As weeks pass, there have been other life changing improvements. Michelle says sensation has returned. “Losing the ability to feel things is just so devastating. About two weeks after I got back, my husband rubbed my back, just to say goodnight, and I was like hold on, I can feel that!” Michelle says she can now feel hot and cold and no longer has to ask her youngest daughter to check her bathwater with a finger before getting in. She is knitting to help her hands rehabilitate, has taught her little girl to ride a bike, and takes pleasure in the everyday mundane tasks of life. “I’m driving, filling up the gas tank, making dinner.

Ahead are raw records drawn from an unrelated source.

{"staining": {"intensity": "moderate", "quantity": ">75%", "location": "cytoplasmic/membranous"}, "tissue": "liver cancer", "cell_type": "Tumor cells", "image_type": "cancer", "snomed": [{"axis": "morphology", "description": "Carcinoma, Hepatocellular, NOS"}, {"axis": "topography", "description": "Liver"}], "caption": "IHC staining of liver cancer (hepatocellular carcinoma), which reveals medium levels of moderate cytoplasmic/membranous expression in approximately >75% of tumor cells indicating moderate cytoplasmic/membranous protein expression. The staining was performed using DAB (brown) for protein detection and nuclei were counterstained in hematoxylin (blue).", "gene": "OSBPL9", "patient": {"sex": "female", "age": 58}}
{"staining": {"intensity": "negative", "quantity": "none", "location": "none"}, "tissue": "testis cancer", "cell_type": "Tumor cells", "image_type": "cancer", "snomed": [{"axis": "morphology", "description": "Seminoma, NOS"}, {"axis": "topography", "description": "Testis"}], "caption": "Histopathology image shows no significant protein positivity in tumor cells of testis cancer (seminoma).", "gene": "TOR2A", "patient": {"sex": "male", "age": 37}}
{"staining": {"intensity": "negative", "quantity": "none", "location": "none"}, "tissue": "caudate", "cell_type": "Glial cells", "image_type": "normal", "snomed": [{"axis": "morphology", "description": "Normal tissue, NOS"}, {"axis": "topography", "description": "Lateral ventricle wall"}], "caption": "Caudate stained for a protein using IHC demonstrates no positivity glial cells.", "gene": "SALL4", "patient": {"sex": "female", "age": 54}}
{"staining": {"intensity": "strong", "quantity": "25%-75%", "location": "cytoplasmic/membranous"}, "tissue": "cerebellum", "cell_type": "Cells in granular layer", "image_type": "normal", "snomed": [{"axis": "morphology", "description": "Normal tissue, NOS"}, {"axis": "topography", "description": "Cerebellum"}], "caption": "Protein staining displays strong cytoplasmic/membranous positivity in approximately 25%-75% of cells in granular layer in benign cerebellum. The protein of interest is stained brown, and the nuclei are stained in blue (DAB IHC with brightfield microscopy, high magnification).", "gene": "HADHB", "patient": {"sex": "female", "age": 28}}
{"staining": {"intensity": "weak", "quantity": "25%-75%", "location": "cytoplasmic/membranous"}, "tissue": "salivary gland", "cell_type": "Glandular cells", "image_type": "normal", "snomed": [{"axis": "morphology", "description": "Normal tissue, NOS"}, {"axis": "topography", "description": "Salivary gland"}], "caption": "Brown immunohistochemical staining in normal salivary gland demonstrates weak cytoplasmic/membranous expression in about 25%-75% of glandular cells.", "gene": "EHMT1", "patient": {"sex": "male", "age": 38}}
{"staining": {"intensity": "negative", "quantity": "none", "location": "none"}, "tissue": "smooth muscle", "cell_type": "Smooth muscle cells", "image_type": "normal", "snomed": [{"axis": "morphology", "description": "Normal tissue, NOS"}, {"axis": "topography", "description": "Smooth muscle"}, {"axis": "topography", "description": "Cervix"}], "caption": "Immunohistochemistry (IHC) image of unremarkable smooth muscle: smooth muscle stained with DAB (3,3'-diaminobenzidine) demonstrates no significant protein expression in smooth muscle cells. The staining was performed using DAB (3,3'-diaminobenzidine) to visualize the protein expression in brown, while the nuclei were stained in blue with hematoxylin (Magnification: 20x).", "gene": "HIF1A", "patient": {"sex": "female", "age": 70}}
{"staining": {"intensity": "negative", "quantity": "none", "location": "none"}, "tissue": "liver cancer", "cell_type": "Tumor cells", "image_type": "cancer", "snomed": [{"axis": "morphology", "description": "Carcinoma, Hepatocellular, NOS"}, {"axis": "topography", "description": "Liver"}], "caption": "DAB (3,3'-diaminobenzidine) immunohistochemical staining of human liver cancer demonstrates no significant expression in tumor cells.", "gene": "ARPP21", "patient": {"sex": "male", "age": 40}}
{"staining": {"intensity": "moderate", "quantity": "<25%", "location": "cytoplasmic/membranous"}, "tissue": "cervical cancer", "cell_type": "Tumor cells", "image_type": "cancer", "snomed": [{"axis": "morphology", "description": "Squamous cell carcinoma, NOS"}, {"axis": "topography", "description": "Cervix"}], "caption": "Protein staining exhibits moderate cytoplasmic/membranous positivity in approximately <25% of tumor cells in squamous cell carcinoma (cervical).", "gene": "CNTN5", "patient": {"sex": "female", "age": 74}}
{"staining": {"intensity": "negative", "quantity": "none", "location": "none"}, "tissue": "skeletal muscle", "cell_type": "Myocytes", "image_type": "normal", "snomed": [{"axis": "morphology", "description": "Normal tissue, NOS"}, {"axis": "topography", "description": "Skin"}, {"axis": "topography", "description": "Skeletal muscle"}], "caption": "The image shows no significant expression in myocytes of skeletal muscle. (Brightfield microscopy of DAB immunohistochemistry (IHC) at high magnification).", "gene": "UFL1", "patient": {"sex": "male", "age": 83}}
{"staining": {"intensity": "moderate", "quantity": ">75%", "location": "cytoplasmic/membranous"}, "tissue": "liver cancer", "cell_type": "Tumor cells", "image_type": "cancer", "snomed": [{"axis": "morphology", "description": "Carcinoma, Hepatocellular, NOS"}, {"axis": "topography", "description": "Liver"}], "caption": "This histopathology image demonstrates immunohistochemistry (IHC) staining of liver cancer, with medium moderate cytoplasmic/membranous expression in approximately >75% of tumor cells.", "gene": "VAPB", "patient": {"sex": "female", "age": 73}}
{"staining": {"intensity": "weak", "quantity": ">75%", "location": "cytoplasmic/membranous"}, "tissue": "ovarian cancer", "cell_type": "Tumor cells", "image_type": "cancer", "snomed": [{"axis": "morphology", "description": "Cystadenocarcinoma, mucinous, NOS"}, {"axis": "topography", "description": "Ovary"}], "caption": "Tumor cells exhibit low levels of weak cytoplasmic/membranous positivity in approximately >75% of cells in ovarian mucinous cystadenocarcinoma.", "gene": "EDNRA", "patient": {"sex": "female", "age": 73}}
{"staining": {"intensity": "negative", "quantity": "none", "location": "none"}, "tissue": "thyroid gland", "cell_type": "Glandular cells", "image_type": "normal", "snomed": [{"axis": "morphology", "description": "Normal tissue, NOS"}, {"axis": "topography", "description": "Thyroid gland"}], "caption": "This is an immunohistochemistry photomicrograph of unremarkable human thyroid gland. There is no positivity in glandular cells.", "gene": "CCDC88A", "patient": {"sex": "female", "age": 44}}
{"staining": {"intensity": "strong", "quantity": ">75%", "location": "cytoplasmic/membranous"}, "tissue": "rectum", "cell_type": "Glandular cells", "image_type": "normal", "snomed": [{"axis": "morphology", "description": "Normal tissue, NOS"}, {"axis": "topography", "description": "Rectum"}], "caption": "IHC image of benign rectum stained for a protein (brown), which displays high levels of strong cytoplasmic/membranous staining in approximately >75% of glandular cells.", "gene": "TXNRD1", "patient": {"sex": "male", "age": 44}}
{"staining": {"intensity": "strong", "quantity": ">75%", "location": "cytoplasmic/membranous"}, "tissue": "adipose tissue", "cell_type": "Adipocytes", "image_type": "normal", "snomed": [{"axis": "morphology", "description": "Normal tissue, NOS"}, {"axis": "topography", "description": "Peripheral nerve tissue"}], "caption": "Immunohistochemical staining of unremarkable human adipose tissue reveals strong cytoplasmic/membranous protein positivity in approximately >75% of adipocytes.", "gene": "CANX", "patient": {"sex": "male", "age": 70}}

Things that everybody takes for granted, I can do now.”

Michelle’s reversal of symptoms is not uncommon with the High Dose Cyclophosphamide treatment, ninety percent of those who have had it have no evidence of the disease, and forty percent have show improvement in function. Dr. Kaplin says “If you can turn off the inflammation, really stop the immune system from its constant picking at the brain and spinal chord, then there is a healing process.”

But it’s a process that may no be available to others. Large scale clinical trials cost millions and right now, study of the treatment is unfunded. Pharmaceutical companies are not interested in funding it because the patents on the medications being used has already lapsed and there is no money to be made. The National MS Society says it has not been approached to fund the trials needed for FDA approval. Johns Hopkins says it did submit a grant request several years ago but was denied. It hopes to put forth another request in the coming year. A spokesperson says because of the economy donations are down, and it’s uncertain there would be the money needed to fund the Johns Hopkins study.